**What you should do:** Copy, word for word, the lines of the entries below between the one with "decorative bowl: none" and the one with "toy train: present [917,754,962,814]", inclusive, and leave out everything else.

**Records supplied:**

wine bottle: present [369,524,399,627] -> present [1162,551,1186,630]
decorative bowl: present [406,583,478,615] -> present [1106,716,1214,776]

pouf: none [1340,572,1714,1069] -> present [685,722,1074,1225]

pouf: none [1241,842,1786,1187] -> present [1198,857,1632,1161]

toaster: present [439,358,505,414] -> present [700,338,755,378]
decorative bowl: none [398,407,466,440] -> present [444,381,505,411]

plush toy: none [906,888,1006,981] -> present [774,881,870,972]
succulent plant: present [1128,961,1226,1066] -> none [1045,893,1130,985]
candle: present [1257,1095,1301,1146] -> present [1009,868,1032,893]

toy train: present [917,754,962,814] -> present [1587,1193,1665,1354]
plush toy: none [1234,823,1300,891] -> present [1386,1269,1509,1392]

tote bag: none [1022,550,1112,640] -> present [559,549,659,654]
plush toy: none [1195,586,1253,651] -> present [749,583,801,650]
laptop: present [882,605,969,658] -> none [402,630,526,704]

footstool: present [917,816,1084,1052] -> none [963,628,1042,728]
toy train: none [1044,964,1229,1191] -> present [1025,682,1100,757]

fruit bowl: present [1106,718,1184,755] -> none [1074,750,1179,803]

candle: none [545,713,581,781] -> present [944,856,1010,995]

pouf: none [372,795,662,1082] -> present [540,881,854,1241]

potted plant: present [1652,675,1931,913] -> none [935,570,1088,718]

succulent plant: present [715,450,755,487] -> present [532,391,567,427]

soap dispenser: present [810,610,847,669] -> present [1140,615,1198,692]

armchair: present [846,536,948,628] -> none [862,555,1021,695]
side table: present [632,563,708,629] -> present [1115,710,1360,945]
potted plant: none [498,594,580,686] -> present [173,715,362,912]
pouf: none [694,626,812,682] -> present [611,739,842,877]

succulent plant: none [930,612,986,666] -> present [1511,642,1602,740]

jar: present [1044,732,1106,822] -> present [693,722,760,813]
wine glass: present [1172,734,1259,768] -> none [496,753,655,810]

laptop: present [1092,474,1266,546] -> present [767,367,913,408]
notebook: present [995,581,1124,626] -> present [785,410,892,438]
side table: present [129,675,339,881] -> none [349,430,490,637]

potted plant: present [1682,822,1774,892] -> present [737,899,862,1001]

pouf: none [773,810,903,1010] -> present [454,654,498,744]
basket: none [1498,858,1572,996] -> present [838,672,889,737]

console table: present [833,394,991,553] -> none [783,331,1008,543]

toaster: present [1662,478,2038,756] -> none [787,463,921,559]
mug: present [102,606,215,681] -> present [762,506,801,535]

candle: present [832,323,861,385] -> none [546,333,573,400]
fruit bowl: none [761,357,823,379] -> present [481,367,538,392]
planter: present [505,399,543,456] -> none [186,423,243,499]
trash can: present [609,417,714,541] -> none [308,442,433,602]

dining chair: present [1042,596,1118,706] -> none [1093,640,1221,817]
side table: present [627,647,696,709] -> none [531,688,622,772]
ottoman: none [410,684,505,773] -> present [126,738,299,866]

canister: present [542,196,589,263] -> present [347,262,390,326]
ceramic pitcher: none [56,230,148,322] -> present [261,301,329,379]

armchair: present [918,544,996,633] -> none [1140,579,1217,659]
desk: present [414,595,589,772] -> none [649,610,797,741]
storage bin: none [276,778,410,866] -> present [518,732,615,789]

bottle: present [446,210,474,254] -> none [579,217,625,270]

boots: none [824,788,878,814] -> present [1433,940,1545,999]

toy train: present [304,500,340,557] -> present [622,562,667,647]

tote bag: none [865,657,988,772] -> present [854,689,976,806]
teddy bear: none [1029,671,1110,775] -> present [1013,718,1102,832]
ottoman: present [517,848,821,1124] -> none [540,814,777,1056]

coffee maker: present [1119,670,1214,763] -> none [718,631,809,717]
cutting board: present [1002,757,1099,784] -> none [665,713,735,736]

**Result below:**
decorative bowl: none [398,407,466,440] -> present [444,381,505,411]

plush toy: none [906,888,1006,981] -> present [774,881,870,972]
succulent plant: present [1128,961,1226,1066] -> none [1045,893,1130,985]
candle: present [1257,1095,1301,1146] -> present [1009,868,1032,893]

toy train: present [917,754,962,814] -> present [1587,1193,1665,1354]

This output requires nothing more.